Wednesday, October 8, 2008

The Great Disappearing Act

There are over a billion things in this country, and more over the world, that can end in tragedy. Unexpected land mines when on patrol of a city your country is unjustly occupying, hurricanes flooding national icons, and a certain leader’s continued inability to find a terrorist in a cave.

I could keep going, but I’m trying to keep this column within a certain page limit. Granted it’s a page limit I’m not sure of just yet, but I figure fourteen seems a bit...much. So we’ll go with three...four..no,two...we’ll just see.

Of the hundreds of thousands of highs and lows on this planet. From the Mariana trench in the Pacific ocean, to the hypoxic towering summit of K2 in the Himalaya, people have struggled in the mere fight to overcome that which they don’t know.

Countless ocean floors, and snow blanketed mountain tops, have stood not only as testaments to the dominance and beauty of our planet, but as challenges and hurdles which men and woman all over the world have sought to climb.

Until George Mallory, the Himalaya were vastly unexplored, and were revered by Tibetan and Nepalese citizens as the steps and gateways to the gods. The mountains held not only a physical presence in their lives, but they signified that the gods were looking down upon them and protecting them.

The names commonly attributed to the peaks, mostly from English speaking surveyors and attempted climbers, serve a purpose only to the outside world. To the people who live in the foothills or the plateaus surrounding the great peaks, they are known by their true names.

PROBLEM 1.
In the entries, reproduce verbatim the lines between the one holding "family: Tyrannidae" and the one holding "scientific name: Calochortus albus", inclusive.

Saved data entries.
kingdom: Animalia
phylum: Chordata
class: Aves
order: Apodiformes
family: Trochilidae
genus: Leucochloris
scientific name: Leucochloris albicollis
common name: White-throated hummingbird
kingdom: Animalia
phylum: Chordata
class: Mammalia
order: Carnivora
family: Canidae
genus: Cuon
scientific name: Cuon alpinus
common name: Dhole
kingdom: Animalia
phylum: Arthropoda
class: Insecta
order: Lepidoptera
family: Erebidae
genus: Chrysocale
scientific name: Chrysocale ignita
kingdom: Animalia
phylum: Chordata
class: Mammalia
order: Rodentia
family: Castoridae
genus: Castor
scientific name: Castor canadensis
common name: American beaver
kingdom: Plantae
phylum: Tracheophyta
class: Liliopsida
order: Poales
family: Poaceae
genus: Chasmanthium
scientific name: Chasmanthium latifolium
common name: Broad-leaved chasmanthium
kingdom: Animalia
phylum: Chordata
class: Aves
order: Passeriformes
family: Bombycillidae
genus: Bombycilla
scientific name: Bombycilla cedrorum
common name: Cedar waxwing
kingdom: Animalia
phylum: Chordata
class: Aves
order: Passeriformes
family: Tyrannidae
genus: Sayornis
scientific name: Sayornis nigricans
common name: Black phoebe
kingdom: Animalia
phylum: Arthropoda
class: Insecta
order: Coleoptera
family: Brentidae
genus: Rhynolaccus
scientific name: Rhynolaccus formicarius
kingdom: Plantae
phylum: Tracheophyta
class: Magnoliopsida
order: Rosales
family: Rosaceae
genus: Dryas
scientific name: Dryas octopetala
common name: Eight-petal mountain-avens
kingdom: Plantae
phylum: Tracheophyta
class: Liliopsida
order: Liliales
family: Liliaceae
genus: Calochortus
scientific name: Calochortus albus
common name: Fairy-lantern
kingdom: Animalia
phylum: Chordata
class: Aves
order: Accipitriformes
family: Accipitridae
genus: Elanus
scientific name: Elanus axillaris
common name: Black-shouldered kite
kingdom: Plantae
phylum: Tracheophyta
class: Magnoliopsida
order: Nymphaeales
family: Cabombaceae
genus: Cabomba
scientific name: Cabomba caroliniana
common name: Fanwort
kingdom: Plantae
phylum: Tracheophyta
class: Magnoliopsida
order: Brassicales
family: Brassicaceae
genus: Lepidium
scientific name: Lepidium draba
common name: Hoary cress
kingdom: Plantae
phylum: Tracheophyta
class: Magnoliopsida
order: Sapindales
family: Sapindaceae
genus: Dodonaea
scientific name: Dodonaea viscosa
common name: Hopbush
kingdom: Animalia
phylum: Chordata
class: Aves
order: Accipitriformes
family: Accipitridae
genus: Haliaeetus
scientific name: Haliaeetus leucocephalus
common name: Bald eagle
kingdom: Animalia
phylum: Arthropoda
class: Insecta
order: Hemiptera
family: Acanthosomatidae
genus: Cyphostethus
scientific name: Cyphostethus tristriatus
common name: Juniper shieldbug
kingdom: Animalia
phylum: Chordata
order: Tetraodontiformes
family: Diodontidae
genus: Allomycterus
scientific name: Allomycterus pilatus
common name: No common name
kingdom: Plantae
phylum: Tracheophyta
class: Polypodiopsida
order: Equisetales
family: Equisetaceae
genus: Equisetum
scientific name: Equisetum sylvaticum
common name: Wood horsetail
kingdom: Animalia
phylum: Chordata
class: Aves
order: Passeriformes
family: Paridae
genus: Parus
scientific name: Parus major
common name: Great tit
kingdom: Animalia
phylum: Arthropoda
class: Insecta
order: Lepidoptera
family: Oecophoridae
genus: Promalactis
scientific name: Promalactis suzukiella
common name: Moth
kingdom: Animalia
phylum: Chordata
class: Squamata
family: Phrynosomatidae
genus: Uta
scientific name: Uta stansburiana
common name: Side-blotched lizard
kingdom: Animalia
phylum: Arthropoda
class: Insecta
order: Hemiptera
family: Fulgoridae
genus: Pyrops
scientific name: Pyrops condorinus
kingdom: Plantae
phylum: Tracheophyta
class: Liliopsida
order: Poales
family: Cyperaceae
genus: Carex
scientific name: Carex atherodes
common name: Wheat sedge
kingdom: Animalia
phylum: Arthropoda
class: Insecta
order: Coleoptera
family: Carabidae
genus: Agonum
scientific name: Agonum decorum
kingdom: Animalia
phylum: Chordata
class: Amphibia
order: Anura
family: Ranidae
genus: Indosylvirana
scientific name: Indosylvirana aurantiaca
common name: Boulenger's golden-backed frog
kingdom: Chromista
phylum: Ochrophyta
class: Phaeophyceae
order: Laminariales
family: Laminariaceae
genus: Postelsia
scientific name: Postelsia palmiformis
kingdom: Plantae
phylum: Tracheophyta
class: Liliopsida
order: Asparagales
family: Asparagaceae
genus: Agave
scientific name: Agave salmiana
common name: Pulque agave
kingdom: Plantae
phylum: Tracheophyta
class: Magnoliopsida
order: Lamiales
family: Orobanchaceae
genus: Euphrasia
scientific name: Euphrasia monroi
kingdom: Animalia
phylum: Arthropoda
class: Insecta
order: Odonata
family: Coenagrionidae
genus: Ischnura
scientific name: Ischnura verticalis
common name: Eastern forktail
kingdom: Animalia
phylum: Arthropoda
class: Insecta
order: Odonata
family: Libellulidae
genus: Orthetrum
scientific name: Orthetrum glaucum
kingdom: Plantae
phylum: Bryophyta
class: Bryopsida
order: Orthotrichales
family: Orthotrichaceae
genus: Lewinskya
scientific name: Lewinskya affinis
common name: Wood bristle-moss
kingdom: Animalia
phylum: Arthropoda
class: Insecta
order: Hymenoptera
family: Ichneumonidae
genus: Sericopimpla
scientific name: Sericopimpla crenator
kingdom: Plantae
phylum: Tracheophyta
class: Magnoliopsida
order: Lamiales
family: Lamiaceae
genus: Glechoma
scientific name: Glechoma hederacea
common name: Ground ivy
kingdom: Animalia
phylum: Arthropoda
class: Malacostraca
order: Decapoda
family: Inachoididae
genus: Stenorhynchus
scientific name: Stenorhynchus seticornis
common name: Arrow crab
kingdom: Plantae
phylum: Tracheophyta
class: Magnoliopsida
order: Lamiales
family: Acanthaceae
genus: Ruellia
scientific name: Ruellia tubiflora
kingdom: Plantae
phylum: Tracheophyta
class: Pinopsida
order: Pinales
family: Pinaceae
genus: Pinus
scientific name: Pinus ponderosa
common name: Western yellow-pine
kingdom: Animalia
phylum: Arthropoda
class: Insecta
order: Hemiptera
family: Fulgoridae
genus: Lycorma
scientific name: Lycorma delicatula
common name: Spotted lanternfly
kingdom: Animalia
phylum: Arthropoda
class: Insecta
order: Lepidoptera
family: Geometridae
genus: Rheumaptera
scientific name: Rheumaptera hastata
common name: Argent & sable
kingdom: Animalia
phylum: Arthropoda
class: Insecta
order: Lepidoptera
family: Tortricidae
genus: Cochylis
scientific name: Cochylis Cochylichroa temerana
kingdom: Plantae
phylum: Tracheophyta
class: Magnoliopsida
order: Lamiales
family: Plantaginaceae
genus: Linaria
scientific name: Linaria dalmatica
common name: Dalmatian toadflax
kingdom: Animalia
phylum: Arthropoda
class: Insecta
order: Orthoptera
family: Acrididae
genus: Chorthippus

PROBLEM 2.
Write the next part of the column about the Himalaya and its peaks, picking up after its last sentence.

TASK RESULT 1.
family: Tyrannidae
genus: Sayornis
scientific name: Sayornis nigricans
common name: Black phoebe
kingdom: Animalia
phylum: Arthropoda
class: Insecta
order: Coleoptera
family: Brentidae
genus: Rhynolaccus
scientific name: Rhynolaccus formicarius
kingdom: Plantae
phylum: Tracheophyta
class: Magnoliopsida
order: Rosales
family: Rosaceae
genus: Dryas
scientific name: Dryas octopetala
common name: Eight-petal mountain-avens
kingdom: Plantae
phylum: Tracheophyta
class: Liliopsida
order: Liliales
family: Liliaceae
genus: Calochortus
scientific name: Calochortus albus

TASK RESULT 2.
While K2 has claimed many lives, and is in itself a lethal mountain, it’s neighbor, ever rising…always enticing people to it’s summit…is known to those who live at it’s base by the name Chomolungma. To the outside world, and those who seek to stand atop it, it’s called Everest.

At 29,037 feet (an eight foot increase from the tragedy of 1996 and a two foot increase from the horrors of 2006) it stands not as figure of beauty of our planet, but as an obstacle and a once in a lifetime challenge. There are millions of reasons why climbers fight for it’s summit.

For the experience, for the challenge (there is none greater), and simply because it has haunted their dreams and desires as far back as a climber can remember, are only two of the many reasons. The most selfish, ego centric reason, which has actually been given...because it’s there...is as much a death note as it is a pledge.

I have read many an Everest book, and one constant throughout all is, the desire to reach the top souly on the desire in the spirit and the soul of the climber. While in it’s own way there is a certain nobility to that motive, it is foolish to think that and that alone will get you to the top.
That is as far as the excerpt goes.